## Start SUPPLIED DATA

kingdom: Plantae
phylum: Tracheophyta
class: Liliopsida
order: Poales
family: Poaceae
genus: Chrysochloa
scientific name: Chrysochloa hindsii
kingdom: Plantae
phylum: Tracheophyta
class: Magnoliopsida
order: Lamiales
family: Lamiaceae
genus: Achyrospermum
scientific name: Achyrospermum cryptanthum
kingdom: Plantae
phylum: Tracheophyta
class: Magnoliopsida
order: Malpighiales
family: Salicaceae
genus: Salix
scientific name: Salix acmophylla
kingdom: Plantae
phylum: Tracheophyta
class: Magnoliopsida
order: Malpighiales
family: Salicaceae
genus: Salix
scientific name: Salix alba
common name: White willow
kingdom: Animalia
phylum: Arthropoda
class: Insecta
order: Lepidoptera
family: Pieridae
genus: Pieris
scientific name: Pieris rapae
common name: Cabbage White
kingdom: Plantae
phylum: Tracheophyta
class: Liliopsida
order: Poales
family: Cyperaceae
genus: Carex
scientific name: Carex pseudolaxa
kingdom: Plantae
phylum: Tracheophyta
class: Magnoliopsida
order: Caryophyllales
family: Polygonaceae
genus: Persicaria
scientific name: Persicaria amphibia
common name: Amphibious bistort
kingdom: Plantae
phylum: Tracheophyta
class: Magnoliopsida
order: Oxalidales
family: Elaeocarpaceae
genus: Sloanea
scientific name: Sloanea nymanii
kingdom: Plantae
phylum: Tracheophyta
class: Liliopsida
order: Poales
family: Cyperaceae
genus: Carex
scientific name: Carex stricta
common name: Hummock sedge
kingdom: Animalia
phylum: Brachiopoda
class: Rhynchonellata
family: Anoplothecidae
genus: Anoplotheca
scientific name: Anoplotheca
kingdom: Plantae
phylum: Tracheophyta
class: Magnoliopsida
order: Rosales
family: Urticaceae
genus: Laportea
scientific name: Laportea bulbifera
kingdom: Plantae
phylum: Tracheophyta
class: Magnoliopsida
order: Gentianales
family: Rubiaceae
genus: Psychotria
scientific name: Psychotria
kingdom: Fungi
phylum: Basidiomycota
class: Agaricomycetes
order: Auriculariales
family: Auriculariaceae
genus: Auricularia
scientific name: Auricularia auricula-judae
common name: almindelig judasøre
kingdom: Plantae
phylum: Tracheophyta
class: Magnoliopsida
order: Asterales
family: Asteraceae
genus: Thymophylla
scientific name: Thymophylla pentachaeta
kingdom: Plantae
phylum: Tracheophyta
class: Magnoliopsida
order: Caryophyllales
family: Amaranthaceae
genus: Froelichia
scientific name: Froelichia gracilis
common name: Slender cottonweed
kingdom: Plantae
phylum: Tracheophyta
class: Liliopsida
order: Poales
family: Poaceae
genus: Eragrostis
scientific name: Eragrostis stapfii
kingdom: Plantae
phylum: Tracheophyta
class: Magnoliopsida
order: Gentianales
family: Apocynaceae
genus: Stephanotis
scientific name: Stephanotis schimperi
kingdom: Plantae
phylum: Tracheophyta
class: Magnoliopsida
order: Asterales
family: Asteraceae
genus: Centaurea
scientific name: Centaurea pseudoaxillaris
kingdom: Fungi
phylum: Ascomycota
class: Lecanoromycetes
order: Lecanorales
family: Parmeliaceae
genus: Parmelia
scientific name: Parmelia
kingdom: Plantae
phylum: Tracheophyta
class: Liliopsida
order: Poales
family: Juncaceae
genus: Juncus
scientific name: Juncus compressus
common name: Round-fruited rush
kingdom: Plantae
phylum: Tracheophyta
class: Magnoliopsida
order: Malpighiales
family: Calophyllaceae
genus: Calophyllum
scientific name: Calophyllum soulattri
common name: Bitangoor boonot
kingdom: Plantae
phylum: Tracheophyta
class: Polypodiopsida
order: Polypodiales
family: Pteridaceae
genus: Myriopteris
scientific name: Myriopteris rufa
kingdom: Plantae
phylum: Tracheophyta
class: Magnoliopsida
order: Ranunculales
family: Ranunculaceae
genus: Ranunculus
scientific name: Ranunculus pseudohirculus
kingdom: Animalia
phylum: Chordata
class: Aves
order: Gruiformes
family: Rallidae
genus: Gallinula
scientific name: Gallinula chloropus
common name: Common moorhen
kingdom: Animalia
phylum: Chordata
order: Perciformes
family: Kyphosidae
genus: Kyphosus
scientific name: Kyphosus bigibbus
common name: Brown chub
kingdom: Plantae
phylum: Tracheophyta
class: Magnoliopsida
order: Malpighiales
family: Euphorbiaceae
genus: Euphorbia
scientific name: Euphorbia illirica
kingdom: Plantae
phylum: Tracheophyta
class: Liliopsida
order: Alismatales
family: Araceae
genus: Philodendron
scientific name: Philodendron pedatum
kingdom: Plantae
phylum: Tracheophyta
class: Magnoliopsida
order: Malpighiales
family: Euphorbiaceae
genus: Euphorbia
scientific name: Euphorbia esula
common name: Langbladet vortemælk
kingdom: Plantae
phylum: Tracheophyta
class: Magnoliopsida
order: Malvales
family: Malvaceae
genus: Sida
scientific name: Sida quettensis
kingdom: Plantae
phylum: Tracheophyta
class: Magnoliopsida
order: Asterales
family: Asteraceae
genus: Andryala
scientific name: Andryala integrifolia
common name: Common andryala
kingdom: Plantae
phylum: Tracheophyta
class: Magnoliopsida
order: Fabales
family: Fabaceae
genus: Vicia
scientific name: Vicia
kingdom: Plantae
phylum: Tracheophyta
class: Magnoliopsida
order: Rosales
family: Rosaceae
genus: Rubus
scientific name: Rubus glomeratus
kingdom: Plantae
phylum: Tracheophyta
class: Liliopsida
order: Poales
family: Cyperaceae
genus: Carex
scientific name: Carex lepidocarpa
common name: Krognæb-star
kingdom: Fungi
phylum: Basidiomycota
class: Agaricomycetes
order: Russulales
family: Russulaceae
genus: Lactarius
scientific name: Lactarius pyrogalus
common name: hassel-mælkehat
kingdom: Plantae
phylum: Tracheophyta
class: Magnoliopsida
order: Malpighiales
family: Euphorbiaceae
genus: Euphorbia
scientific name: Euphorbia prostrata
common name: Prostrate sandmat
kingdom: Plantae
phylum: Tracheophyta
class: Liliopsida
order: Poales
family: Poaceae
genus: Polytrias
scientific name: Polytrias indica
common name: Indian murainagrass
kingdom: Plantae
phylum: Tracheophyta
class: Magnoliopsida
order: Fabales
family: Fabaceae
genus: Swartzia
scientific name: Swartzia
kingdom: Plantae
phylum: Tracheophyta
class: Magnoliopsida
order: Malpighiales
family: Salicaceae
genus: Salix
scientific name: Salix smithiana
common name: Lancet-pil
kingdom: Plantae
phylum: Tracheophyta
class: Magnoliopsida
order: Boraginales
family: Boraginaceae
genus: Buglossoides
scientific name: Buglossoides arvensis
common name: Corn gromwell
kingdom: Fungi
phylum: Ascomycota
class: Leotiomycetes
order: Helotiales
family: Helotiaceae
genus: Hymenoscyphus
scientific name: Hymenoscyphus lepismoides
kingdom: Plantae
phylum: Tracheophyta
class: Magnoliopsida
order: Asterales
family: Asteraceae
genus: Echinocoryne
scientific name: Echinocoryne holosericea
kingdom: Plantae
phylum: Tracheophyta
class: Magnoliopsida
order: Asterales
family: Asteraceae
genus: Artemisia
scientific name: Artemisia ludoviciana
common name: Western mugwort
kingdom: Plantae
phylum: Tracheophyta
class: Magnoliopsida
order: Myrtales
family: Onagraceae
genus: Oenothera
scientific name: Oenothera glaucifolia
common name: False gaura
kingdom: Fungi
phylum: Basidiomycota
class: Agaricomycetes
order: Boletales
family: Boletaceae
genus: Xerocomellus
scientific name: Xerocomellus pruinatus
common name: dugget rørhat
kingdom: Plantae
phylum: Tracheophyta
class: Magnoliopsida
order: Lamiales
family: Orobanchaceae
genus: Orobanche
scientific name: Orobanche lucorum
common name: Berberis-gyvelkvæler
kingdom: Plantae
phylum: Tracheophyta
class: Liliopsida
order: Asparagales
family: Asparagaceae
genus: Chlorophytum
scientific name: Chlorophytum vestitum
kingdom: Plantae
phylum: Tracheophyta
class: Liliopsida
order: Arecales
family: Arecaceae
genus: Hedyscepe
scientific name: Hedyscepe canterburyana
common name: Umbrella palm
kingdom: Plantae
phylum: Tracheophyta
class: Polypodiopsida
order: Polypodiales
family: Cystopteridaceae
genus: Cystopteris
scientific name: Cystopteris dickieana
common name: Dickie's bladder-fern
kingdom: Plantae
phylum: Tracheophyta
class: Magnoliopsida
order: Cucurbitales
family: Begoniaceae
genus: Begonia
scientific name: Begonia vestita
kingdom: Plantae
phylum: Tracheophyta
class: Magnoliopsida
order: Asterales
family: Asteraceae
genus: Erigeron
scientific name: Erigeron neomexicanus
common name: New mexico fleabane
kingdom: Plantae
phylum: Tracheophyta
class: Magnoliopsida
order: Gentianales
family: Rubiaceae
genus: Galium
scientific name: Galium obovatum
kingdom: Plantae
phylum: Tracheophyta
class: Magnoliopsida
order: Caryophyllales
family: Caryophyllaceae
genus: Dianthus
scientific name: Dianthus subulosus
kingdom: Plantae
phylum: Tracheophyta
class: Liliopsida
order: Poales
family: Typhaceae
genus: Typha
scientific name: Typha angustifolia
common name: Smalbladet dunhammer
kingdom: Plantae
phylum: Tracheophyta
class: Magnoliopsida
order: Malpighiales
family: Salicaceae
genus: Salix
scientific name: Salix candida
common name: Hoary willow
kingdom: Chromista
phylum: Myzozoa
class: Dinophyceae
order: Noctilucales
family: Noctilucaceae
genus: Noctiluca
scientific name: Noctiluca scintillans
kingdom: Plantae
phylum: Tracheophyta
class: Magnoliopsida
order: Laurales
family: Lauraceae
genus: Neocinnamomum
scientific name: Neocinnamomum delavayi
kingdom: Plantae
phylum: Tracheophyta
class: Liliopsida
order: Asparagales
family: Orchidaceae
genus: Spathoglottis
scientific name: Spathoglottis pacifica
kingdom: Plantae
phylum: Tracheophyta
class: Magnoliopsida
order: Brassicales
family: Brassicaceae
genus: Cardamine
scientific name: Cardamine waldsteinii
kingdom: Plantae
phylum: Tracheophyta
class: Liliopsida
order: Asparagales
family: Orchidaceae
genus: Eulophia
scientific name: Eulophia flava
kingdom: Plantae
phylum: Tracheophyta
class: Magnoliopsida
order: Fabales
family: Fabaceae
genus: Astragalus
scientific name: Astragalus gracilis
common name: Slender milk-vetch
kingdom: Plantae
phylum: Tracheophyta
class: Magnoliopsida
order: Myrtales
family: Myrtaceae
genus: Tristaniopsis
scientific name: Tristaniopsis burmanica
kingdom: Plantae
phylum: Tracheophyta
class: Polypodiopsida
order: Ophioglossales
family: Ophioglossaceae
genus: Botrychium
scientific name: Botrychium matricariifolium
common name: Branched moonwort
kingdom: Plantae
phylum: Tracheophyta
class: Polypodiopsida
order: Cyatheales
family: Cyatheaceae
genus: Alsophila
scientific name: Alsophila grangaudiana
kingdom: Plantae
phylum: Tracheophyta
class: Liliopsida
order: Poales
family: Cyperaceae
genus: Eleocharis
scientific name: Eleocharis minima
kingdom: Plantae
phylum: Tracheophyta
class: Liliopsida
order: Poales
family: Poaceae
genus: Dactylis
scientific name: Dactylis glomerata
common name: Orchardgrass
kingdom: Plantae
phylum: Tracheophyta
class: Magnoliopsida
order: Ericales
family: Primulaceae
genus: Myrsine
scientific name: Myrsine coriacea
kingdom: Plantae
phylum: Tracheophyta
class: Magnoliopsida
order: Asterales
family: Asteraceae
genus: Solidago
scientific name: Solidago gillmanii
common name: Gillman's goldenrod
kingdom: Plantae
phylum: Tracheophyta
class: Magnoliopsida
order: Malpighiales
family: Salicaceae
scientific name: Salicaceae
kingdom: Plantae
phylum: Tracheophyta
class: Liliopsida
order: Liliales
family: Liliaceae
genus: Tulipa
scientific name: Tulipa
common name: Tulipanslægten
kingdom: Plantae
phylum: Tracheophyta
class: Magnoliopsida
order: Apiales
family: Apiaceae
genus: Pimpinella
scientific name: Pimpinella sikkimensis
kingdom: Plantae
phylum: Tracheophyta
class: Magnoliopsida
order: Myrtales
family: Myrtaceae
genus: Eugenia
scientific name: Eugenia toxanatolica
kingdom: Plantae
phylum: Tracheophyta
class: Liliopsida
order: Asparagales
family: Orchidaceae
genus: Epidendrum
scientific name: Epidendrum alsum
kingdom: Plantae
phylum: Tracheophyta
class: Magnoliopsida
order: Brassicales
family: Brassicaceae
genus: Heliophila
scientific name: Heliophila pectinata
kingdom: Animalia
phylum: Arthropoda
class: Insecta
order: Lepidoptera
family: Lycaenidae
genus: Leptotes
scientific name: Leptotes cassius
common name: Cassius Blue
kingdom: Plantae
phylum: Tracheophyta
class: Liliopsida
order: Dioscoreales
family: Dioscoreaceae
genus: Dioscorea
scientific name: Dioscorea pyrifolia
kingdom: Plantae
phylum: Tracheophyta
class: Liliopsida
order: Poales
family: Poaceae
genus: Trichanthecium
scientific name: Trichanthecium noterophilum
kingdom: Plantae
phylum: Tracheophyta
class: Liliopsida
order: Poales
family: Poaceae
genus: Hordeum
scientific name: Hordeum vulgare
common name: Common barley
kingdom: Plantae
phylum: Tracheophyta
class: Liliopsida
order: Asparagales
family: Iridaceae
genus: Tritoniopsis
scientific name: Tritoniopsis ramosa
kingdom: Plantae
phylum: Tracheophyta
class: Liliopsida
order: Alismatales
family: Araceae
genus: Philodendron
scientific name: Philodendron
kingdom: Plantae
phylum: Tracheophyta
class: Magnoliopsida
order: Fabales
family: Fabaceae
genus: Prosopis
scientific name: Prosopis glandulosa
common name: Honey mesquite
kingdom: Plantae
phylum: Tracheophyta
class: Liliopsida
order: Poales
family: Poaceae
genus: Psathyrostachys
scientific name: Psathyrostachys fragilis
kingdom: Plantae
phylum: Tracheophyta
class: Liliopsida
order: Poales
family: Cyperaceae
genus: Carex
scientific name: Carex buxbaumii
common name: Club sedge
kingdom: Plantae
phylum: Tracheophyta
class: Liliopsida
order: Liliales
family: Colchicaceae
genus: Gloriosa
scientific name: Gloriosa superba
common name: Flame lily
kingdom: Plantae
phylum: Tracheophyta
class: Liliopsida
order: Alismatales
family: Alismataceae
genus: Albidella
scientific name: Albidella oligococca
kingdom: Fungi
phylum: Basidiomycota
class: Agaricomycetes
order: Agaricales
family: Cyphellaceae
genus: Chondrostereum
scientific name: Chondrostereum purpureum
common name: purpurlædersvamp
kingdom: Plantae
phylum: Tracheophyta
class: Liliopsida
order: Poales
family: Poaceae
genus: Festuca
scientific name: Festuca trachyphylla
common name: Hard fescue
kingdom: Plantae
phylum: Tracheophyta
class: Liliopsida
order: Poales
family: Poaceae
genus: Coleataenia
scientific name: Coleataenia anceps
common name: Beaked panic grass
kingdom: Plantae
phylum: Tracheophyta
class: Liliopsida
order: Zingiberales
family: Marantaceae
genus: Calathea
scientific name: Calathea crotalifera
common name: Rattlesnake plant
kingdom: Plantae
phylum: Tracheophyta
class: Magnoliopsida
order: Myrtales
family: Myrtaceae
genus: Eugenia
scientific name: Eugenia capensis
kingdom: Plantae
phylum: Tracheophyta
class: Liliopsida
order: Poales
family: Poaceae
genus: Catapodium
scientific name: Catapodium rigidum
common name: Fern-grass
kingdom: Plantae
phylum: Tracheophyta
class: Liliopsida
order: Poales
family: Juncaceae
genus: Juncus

## End SUPPLIED DATA

EXERCISE AIM ->
Copy the lines of the data above word for word, starting at the line that contains "genus: Myrsine" and ending at the line that contains "scientific name: Salicaceae", including both of those lines.

SOLVED EXERCISE ->
genus: Myrsine
scientific name: Myrsine coriacea
kingdom: Plantae
phylum: Tracheophyta
class: Magnoliopsida
order: Asterales
family: Asteraceae
genus: Solidago
scientific name: Solidago gillmanii
common name: Gillman's goldenrod
kingdom: Plantae
phylum: Tracheophyta
class: Magnoliopsida
order: Malpighiales
family: Salicaceae
scientific name: Salicaceae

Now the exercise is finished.